** Fragmento **
##########
Aunque la relación entre compañeros es buena, Isabel suele ser muy reservada con su vida personal y decidió no decir nada con el resto del equipo, pero Lucía nos lo contó. Ella creyó que si todos sabíamos la podríamos apoyar desahogándola de trabajo, estando al pendiente de su estado de ánimo, y comprendiendo si algún día se iba temprano. 

Pero, aunque la intención fue buena a mí no me pareció correcto enterarme de algo que finalmente Isabel no había querido compartir conmigo. Además, se me pidió guardar silencio: “no le digas que te dije, ella no sabe que todos saben”. También me pregunté si sucedía lo mismo conmigo, es decir, si todo el equipo sabía de situaciones personales que yo había compartido con Lucía.

Debieron pasar cuatro meses para que Isabel nos contara a todos lo que le sucedía. La situación fue terriblemente incómoda para mí, mientras ella se expresaba todos ponían cara de sorpresa. Sin pedirlo, me volví cómplice de una mentira.

Me di cuenta de que Isabel necesitó tiempo para procesar la información y acomodarla en su corazón antes de poderla expresar. Una vez que ella tuvo claridad sobre su pensar y sentir estuvo lista para externarlo. A mi parecer, su proceso y decisión merecían respeto y eso debía estar por encima de las mejores intenciones de Lucía al ponernos al tanto.

Al año siguiente fui yo quien se enfrentó una situación personal delicada. Traté de ocultarlo pues no deseaba ser yo quien ahora protagonizara el secreto a voces, no quería llegar a la oficina todos los días preguntándome quiénes sabían y qué sabían. Además, la información cuando no es de primera mano se tergiversa.
##########
** Registros **

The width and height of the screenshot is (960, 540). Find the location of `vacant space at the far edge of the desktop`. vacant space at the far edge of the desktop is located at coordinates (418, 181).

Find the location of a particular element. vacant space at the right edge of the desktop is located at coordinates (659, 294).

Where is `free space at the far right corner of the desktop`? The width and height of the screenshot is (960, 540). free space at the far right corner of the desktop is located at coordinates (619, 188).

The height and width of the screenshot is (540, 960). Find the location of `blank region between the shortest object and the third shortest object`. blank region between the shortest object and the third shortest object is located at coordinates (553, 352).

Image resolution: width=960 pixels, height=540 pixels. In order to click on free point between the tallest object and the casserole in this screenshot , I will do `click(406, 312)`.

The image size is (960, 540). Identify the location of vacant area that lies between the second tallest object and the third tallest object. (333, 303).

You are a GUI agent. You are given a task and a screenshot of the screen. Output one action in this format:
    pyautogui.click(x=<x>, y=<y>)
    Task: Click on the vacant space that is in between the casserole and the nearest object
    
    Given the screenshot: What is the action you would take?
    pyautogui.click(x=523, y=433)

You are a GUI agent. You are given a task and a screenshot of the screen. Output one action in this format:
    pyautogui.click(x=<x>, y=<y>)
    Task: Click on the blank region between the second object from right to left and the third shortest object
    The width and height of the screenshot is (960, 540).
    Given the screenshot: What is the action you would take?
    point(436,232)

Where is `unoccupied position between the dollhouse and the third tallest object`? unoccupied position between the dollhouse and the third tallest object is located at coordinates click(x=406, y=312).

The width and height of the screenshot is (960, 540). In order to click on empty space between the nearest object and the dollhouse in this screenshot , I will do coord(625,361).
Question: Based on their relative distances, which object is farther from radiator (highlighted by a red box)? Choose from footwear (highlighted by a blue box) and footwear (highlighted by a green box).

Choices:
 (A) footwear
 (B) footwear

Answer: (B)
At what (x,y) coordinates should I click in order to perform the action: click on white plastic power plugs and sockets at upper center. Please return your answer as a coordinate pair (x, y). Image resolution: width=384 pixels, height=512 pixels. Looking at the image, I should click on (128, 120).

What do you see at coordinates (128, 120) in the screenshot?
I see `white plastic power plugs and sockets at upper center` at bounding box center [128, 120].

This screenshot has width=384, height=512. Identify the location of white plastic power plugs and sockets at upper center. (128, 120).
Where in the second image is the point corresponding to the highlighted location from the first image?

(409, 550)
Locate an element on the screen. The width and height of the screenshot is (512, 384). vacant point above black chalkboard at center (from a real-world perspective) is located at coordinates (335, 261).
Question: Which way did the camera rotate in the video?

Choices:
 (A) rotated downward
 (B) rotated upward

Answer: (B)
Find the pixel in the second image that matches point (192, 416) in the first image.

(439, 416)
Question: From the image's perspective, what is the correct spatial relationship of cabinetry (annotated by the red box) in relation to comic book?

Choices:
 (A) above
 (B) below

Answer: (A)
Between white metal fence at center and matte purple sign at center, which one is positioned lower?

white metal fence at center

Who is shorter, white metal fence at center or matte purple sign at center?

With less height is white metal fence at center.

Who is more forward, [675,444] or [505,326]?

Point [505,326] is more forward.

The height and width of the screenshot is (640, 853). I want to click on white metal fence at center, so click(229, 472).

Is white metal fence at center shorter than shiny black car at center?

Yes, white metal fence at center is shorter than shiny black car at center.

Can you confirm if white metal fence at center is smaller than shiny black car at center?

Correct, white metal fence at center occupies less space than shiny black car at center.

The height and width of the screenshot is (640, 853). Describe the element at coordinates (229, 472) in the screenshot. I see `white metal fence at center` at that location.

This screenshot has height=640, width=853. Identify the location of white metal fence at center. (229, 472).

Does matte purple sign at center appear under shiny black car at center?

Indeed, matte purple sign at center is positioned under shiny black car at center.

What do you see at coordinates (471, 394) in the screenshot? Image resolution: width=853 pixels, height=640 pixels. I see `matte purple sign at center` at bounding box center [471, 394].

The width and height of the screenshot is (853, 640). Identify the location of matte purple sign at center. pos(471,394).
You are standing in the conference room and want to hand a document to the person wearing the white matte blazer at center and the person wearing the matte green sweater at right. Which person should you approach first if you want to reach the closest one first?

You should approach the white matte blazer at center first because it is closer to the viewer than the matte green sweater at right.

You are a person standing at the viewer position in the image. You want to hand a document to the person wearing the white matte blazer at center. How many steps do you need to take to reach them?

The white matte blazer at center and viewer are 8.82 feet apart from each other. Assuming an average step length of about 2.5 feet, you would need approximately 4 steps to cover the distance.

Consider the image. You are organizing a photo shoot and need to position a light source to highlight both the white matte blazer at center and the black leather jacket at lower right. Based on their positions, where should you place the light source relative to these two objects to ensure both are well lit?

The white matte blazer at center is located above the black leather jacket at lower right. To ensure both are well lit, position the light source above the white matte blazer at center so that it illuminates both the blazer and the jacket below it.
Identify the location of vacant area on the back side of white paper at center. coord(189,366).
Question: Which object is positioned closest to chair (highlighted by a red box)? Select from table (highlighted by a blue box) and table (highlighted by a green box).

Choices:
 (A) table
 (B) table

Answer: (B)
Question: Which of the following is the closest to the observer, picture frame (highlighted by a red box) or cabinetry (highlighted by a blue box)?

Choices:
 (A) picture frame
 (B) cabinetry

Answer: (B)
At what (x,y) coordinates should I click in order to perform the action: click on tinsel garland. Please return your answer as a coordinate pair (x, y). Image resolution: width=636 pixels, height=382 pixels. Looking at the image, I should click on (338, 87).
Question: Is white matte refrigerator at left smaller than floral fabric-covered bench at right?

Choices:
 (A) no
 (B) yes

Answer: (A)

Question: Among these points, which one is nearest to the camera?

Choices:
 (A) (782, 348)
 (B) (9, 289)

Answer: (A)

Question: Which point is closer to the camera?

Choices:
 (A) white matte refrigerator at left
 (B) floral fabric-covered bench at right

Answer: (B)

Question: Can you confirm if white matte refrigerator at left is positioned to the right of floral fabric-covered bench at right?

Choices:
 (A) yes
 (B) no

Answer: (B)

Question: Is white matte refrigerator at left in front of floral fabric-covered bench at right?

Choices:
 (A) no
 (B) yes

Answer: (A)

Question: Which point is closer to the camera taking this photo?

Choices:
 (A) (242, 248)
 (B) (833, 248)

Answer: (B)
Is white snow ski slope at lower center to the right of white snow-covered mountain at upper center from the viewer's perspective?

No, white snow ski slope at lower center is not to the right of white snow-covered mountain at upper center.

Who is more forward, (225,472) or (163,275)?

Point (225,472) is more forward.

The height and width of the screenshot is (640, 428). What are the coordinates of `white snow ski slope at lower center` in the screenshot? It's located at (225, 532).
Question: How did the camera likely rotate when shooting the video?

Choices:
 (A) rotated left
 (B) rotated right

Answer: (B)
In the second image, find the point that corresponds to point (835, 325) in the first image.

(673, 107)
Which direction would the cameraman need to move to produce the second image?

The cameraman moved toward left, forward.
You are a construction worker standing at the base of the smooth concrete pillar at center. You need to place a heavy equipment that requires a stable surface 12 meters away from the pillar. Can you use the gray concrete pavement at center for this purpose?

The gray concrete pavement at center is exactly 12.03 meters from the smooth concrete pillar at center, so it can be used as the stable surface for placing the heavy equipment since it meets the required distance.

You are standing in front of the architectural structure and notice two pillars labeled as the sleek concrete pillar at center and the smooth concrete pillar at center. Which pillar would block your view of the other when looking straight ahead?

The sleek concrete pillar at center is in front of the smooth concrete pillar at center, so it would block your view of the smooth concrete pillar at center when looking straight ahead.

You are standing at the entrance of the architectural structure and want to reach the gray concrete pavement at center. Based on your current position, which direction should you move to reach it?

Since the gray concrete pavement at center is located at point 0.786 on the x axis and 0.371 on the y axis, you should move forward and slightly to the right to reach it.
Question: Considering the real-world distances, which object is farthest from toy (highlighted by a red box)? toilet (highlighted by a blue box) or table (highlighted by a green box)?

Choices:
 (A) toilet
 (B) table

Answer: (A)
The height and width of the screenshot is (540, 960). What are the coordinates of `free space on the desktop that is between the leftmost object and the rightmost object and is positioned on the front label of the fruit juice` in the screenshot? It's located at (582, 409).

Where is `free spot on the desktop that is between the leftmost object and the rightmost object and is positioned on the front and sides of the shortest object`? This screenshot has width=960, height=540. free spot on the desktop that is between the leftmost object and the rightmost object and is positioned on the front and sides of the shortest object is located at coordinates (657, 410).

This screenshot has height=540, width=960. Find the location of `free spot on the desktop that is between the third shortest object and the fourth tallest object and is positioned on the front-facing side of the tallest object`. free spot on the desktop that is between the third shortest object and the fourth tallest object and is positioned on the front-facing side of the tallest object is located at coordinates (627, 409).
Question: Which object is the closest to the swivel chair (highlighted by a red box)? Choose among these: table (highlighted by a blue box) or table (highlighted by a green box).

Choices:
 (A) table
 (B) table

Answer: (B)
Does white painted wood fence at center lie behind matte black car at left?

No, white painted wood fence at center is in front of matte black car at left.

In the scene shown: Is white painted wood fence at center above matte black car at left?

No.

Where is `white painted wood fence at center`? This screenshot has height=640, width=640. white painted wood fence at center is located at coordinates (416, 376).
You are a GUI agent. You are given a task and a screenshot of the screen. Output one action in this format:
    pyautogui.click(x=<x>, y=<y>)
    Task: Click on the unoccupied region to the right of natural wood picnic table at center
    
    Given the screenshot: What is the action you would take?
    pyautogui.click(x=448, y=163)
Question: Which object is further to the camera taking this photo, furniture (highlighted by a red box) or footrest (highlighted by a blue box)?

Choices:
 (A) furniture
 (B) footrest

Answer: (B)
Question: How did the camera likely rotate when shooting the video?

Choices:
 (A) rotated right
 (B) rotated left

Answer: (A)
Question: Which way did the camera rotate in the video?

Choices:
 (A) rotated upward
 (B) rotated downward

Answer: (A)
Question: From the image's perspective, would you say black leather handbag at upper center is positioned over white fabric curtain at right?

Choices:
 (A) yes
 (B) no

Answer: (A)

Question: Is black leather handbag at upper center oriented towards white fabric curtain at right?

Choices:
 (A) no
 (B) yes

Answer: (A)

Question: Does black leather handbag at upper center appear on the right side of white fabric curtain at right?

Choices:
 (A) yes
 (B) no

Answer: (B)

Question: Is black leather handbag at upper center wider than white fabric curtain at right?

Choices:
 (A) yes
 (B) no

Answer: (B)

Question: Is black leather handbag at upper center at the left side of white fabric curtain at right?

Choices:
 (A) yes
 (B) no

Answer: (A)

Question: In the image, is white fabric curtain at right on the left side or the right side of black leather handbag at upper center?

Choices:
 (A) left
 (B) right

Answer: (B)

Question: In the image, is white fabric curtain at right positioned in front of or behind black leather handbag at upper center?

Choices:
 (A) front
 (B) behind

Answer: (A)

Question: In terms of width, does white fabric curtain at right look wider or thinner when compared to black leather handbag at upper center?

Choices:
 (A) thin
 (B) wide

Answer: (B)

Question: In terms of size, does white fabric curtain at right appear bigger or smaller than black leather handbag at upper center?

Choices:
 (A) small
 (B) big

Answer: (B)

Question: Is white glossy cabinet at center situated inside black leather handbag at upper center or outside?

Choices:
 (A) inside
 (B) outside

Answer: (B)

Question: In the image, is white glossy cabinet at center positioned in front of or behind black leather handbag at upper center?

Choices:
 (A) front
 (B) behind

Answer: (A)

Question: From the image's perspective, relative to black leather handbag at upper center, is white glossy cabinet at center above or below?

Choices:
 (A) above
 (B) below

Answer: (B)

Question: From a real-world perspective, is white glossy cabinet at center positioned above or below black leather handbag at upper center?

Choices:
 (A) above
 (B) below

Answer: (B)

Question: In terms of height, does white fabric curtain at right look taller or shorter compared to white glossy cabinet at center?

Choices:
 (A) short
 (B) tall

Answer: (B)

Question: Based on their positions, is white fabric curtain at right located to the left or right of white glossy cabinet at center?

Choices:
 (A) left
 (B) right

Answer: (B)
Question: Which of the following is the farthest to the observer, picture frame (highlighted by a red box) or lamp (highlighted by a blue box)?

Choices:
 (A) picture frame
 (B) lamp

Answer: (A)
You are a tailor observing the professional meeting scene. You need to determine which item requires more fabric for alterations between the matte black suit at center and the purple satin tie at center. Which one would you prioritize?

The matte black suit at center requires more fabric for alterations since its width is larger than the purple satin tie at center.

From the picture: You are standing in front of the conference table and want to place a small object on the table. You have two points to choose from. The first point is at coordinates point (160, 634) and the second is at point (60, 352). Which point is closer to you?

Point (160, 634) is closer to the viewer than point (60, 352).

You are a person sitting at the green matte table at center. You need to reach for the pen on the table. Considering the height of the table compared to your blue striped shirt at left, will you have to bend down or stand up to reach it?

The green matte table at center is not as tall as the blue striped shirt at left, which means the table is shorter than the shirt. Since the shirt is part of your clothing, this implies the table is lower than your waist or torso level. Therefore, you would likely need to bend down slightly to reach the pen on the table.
##########
** Ejercicios **
1/ Reproduce palabra por palabra el fragmento completo sobre la confidencialidad en el equipo de trabajo.
2/ Enumera todas las líneas de los registros que contengan la palabra "relative". Ten en cuenta las mayúsculas y las minúsculas.

** Respuestas por ejercicio **
1/
Aunque la relación entre compañeros es buena, Isabel suele ser muy reservada con su vida personal y decidió no decir nada con el resto del equipo, pero Lucía nos lo contó. Ella creyó que si todos sabíamos la podríamos apoyar desahogándola de trabajo, estando al pendiente de su estado de ánimo, y comprendiendo si algún día se iba temprano. 

Pero, aunque la intención fue buena a mí no me pareció correcto enterarme de algo que finalmente Isabel no había querido compartir conmigo. Además, se me pidió guardar silencio: “no le digas que te dije, ella no sabe que todos saben”. También me pregunté si sucedía lo mismo conmigo, es decir, si todo el equipo sabía de situaciones personales que yo había compartido con Lucía.

Debieron pasar cuatro meses para que Isabel nos contara a todos lo que le sucedía. La situación fue terriblemente incómoda para mí, mientras ella se expresaba todos ponían cara de sorpresa. Sin pedirlo, me volví cómplice de una mentira.

Me di cuenta de que Isabel necesitó tiempo para procesar la información y acomodarla en su corazón antes de poderla expresar. Una vez que ella tuvo claridad sobre su pensar y sentir estuvo lista para externarlo. A mi parecer, su proceso y decisión merecían respeto y eso debía estar por encima de las mejores intenciones de Lucía al ponernos al tanto.

Al año siguiente fui yo quien se enfrentó una situación personal delicada. Traté de ocultarlo pues no deseaba ser yo quien ahora protagonizara el secreto a voces, no quería llegar a la oficina todos los días preguntándome quiénes sabían y qué sabían. Además, la información cuando no es de primera mano se tergiversa.

2/
Question: Based on their relative distances, which object is farther from radiator (highlighted by a red box)? Choose from footwear (highlighted by a blue box) and footwear (highlighted by a green box).
Consider the image. You are organizing a photo shoot and need to position a light source to highlight both the white matte blazer at center and the black leather jacket at lower right. Based on their positions, where should you place the light source relative to these two objects to ensure both are well lit?
Question: From the image's perspective, relative to black leather handbag at upper center, is white glossy cabinet at center above or below?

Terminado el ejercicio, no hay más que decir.